由于核電具有適度系統成本,因此當以均化成本為衡量基礎時,核能總體成本競爭力大大提高。然而,間歇性電力的加入供應,對批發市場經濟影響深遠,包括核電在內的基載發電機。實務上,風能和太陽能的邊際營運成本可忽略不計,這意味著,當氣候條件允許天然資源發電時,它們會削弱所有其他電力生產商的利益。也就是說,當再生能源發電量很高時(如歐盟30%的再生能源滲透率目標),將會造成如核電等大型電廠容量系數的降低,電力批發市場價格因而大幅波動,以及平均批發價格水平的上升。如果間歇性再生能源滲透率進一步提高,亦即間歇性再生能源發電量很大時,則批發市場中的核電財務可行性將大幅降低。
2019年OECD核能機構的一份研究報告《脫碳成本:高額份核能和再生能源的系統成本》發現,大量間歇性再生電力的整合對OECD電力系統以及諸如此類的可調度發電機(如核電)構成重大挑戰。間歇性再生能源(電網級)的系統成本很高(8-50美元/MWh),但這取決于國家/地區、環境和技術(例如,陸上風電<海上風電<太陽光電)的差異,至于核電的系統成本則約為1-3美元/MWh。
2017年,根據《年度能源展望》模型,美國EIA發布2022年各類發電技術的LCOE如下:先進核電,9.9 c/kWh;燃氣發電,5.7-10.9 c/kWh(取決于技術);以及具有90%碳捕捉的燃煤發電,12.3 c/kWh(在30%時,上升為14 c/kWh)。在不可調度的發電技術中,例如再生能源發電,LCOE的估計值有很大差異:陸上風電,5.2 c/kWh;太陽光電,6.7 c/kWh;離岸風電,14.6 c/kWh;太陽熱能發電,18.4 c/kWh。

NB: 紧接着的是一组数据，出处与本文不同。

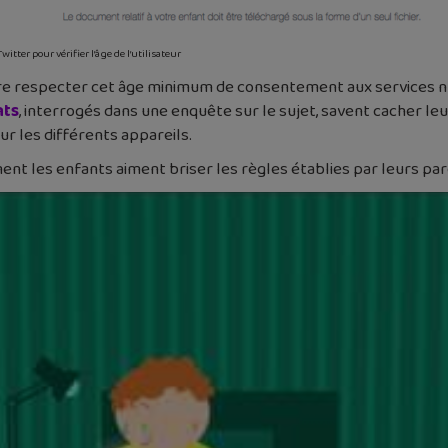
itter pour vérifier l’âge de l’utilisateur
ire respecter cet âge minimum de consentement aux services n
nts
, interrogés dans une enquête sur le sujet, savent cacher leu
ur les différents appareils.
ment les enfants aiment briser les règles établies par leurs par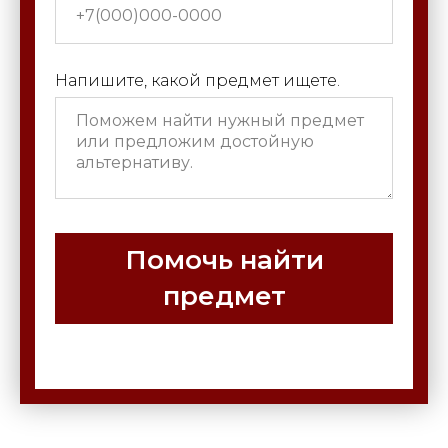
Напишите, какой предмет ищете.
Помочь найти
предмет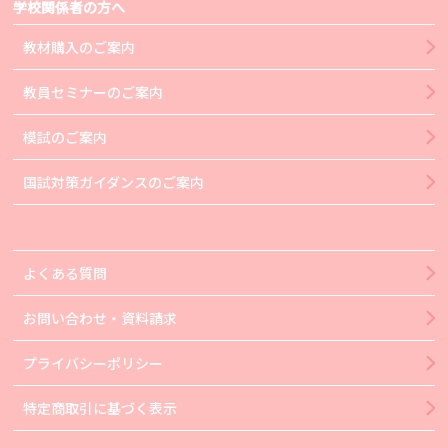
学校関係者の方へ
教材購入のご案内
教員セミナーのご案内
模試のご案内
国試対策ガイダンスのご案内
よくある質問
お問い合わせ・資料請求
プライバシーポリシー
特定商取引に基づく表示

LCOE和系統成本:四個國家的比較(2014年和2012年)

上圖中的LCOE成本來自Projected Costs of Generating Electricity (OECD, 2015)。系統成本來自Nuclear Energy and Renewables (NEA, 2012)。在NEA的系統成本估算中,假設陸上風電、海上風電和太陽光電的發電普及率為30%,其中包括備用成本、平衡成本、電網連接、擴展和加固成本。整個評估過程采用7%的折現率,因此相符Projected Costs of Generating Electricity (OECD, 2015)估算的電廠水平LCOE。對化石燃料的使用,2015年研究應用30美元/噸二氧化碳的碳價,并采用2013年的美元價值和匯率。